Она встала, зашаталась из стороны в сторону, потом взбежала по ступенькам и, устремив взгляд в пустоту, помчалась через приделы храма обратно, на волю. Фиговое дерево росло перед святилищем, все увитое лианами. Она схватила одно зеленое вервие, смастерила из него петлю, просунула в нее шею и совсем уже собралась удушить себя.
VIII
Тут был ей голос из высей, и, несомненно, он мог принадлежать только Дурга-Деви, [46] Неприкасаемой, Кали Темной, Матери мира. Это был низкий, грубый, матерински решительный голос.
46
Деви (Божественная) — одно из имен богини Кали.

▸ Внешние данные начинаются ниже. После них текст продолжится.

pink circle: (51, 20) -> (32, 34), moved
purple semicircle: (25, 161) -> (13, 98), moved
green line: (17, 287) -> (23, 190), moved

— Что это ты задумала, глупая гусыня? — рек он. — Тебе, видно, мало, что кровь моих сынов, по твоей вине, стекает в яму, ты еще хочешь изуродовать мое дерево и превосходное мое порождение — твое тело — отдать на растерзание воронам вместе с милым, сладостным, тепленьким зернышком, которое всходит в нем? Ты что, индюшка, не приметила, что оно в тебя заложено и что ты с ношею от моего сына? Ежели ты не умеешь считать до трех в этих наших делах, то сделай одолженье, вешайся, да только не в моем дворе, а то будет похоже, что добрая жизнь кончается в мире из-за твоей бестолковости. Мудрецы мне все уши прожужжали глупыми своими домыслами, что человеческое бытие — это, мол, болезнь, ею заражаются в любовном пылу, а значит, так передают и в другие поколения, — а ты, дурища, устраиваешь мне здесь такие штуки! Вынимай голову из петли, не то заработаешь оплеуху!